____ DATASET

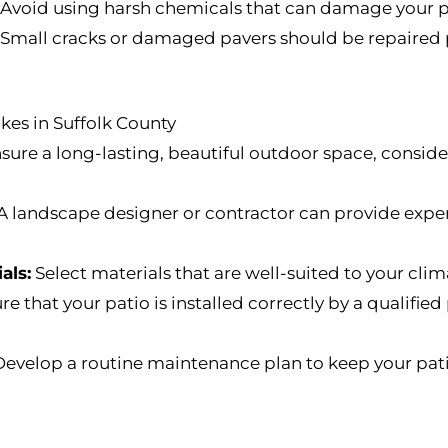
Avoid using harsh chemicals that can damage your pa
Small cracks or damaged pavers should be repaired 
es in Suffolk County
sure a long-lasting, beautiful outdoor space, conside
A landscape designer or contractor can provide exper
als:
Select materials that are well-suited to your clima
e that your patio is installed correctly by a qualified
evelop a routine maintenance plan to keep your patio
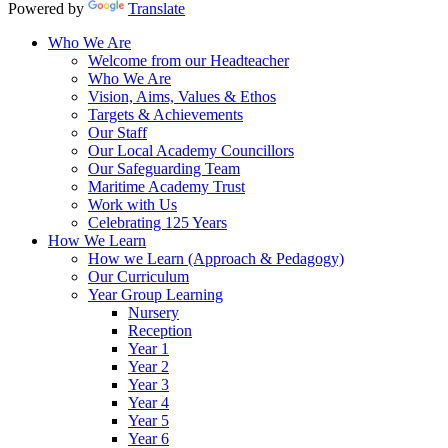
Powered by
Translate
Who We Are
Welcome from our Headteacher
Who We Are
Vision, Aims, Values & Ethos
Targets & Achievements
Our Staff
Our Local Academy Councillors
Our Safeguarding Team
Maritime Academy Trust
Work with Us
Celebrating 125 Years
How We Learn
How we Learn (Approach & Pedagogy)
Our Curriculum
Year Group Learning
Nursery
Reception
Year 1
Year 2
Year 3
Year 4
Year 5
Year 6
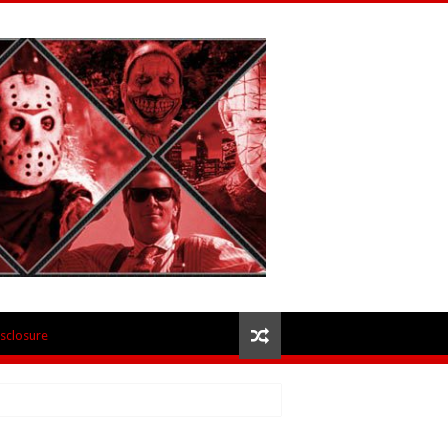
isclosure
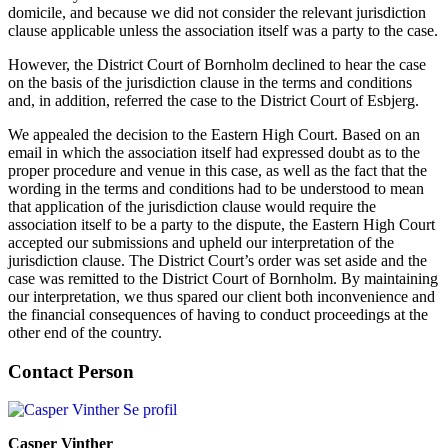
domicile, and because we did not consider the relevant jurisdiction
clause applicable unless the association itself was a party to the case.
However, the District Court of Bornholm declined to hear the case
on the basis of the jurisdiction clause in the terms and conditions
and, in addition, referred the case to the District Court of Esbjerg.
We appealed the decision to the Eastern High Court. Based on an
email in which the association itself had expressed doubt as to the
proper procedure and venue in this case, as well as the fact that the
wording in the terms and conditions had to be understood to mean
that application of the jurisdiction clause would require the
association itself to be a party to the dispute, the Eastern High Court
accepted our submissions and upheld our interpretation of the
jurisdiction clause. The District Court’s order was set aside and the
case was remitted to the District Court of Bornholm. By maintaining
our interpretation, we thus spared our client both inconvenience and
the financial consequences of having to conduct proceedings at the
other end of the country.
Contact Person
Se profil
Casper Vinther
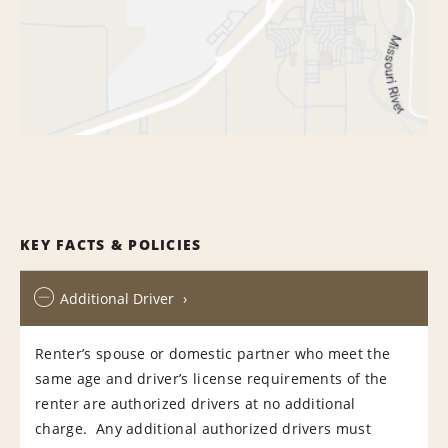
KEY FACTS & POLICIES
Additional Driver
Renter’s spouse or domestic partner who meet the
same age and driver’s license requirements of the
renter are authorized drivers at no additional
charge. Any additional authorized drivers must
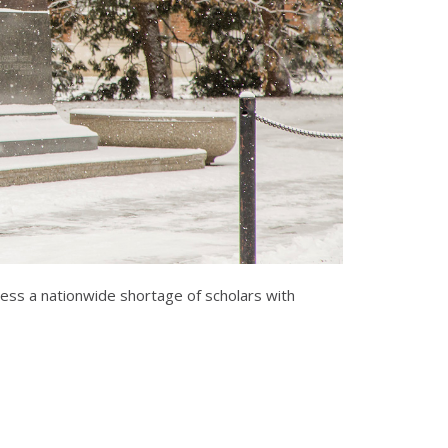
ress a nationwide shortage of scholars with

________

WHAT YOU ARE ASKED TO DO
All that is wanted is the stretch of lines above from the one containing "that application of" through the one containing "jurisdiction clause. The", duplicated exactly.

RESPONSE AREA
that application of the jurisdiction clause would require the
association itself to be a party to the dispute, the Eastern High Court
accepted our submissions and upheld our interpretation of the
jurisdiction clause. The District Court’s order was set aside and the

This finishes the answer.